Médecin, diplômé de Médecine tropicale, de Médecine d'urgence et d'épidémiologie médicale. Il est parti pour la première fois en mission avec Médecins sans Frontières en 1989, entreprenant des missions longues en Ouganda, Somalie et Thaïlande. En 1994, il est entré au siège parisien comme responsable de programmes. Entre 1996 et 2000, il a été directeur de la communication, puis directeur des opérations. De mai 2000 à juin 2008, il a été président de la section française de Médecins sans Frontières. De 2000 à 2008, il a été membre du conseil d'administration de MSF USA et de MSF International. Il est l'auteur de plusieurs publications, dont "Innovations médicales en situations humanitaires" (L'Harmattan, 2009).

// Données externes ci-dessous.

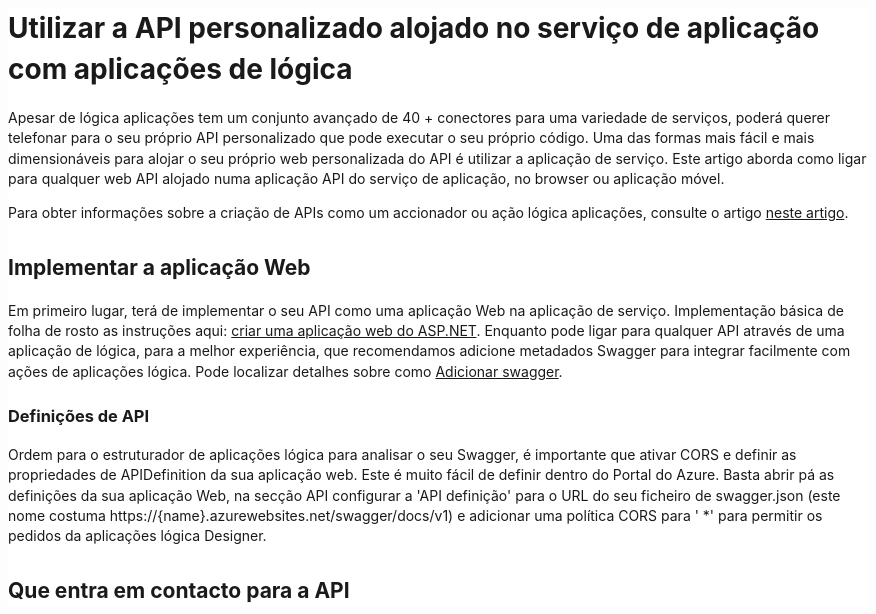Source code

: <properties
    pageTitle="Ligar uma API personalizada nas aplicações de lógica"
    description="Utilizar a API personalizado alojado no serviço de aplicação com aplicações de lógica"
    authors="stepsic-microsoft-com"
    manager="dwrede"
    editor=""
    services="logic-apps"
    documentationCenter=""/>

<tags
    ms.service="logic-apps"
    ms.workload="integration"
    ms.tgt_pltfrm="na"
    ms.devlang="na"
    ms.topic="article"
    ms.date="05/31/2016"
    ms.author="stepsic"/>

# <a name="using-your-custom-api-hosted-on-app-service-with-logic-apps"></a>Utilizar a API personalizado alojado no serviço de aplicação com aplicações de lógica

Apesar de lógica aplicações tem um conjunto avançado de 40 + conectores para uma variedade de serviços, poderá querer telefonar para o seu próprio API personalizado que pode executar o seu próprio código. Uma das formas mais fácil e mais dimensionáveis para alojar o seu próprio web personalizada do API é utilizar a aplicação de serviço. Este artigo aborda como ligar para qualquer web API alojado numa aplicação API do serviço de aplicação, no browser ou aplicação móvel.

Para obter informações sobre a criação de APIs como um accionador ou ação lógica aplicações, consulte o artigo [neste artigo](app-service-logic-create-api-app.md).

## <a name="deploy-your-web-app"></a>Implementar a aplicação Web

Em primeiro lugar, terá de implementar o seu API como uma aplicação Web na aplicação de serviço. Implementação básica de folha de rosto as instruções aqui: [criar uma aplicação web do ASP.NET](../app-service-web/web-sites-dotnet-get-started.md).  Enquanto pode ligar para qualquer API através de uma aplicação de lógica, para a melhor experiência, que recomendamos adicione metadados Swagger para integrar facilmente com ações de aplicações lógica.  Pode localizar detalhes sobre como [Adicionar swagger](../app-service-api/app-service-api-dotnet-get-started.md#use-swagger-api-metadata-and-ui).

### <a name="api-settings"></a>Definições de API

Ordem para o estruturador de aplicações lógica para analisar o seu Swagger, é importante que ativar CORS e definir as propriedades de APIDefinition da sua aplicação web.  Este é muito fácil de definir dentro do Portal do Azure.  Basta abrir pá as definições da sua aplicação Web, na secção API configurar a 'API definição' para o URL do seu ficheiro de swagger.json (este nome costuma https://{name}.azurewebsites.net/swagger/docs/v1) e adicionar uma política CORS para ' *' para permitir os pedidos da aplicações lógica Designer.

## <a name="calling-into-the-api"></a>Que entra em contacto para a API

Cet article est paru dans le numéro inaugural de la revue "Alternatives Humanitaires" en février 2016.

Si MSF a tenu une place prépondérante dans la réponse à la crise Ebola, elle le doit autant à ses capacités d'intervention qu'à sa capacité de critique. Le présent article de Jean-Hervé Bradol incarne parfaitement cette dernière en pointant, sans faux-semblants, les questions mises en lumière à l'occasion de cette épidémie.

Pour la première fois dans l'histoire, depuis la découverte du virus en 1976, les institutions médicales ont dû organiser la réponse à une épidémie d'Ebola à grande échelle. Comme pour toute réponse à une épidémie particulièrement meurtrière, l'examen du résultat obtenu peut se faire en discutant l'impact de deux types d'actions sur le nombre de morts : celles qui avaient pour but de diminuer le nombre de nouveaux cas (l'incidence) et celles qui avaient pour but de réduire le nombre de morts au sein des personnes déjà infectées (la létalité). Entre le début de l'année 2014 et juin 2015(1), 27 550 cas avaient été enregistrés, principalement dans trois pays (Guinée, Sierra Leone et Liberia), dont 11 235 se sont soldés par la mort du patient.

Disons-le d'emblée, un tel résultat d'environ 41 % de décès parmi les cas enregistrés n'était pas acquis d'avance. En effet, parmi les 2 387 cas enregistrés lors des épidémies précédentes (de 1976 au Zaïre à 2012 en Ouganda), 1 590 décès (66 %) ont été rapportés(2). En réalité, dans ces épidémies où les cas se comptaient par centaines et non par milliers, la proportion des patients décédés parmi les personnes enregistrées comme cas d'Ebola a été sujette à d'amples variations dont les extrêmes sont : 90 % de décès en République démocratique du Congo (2003) et 25,1 % de décès en Ouganda (2007).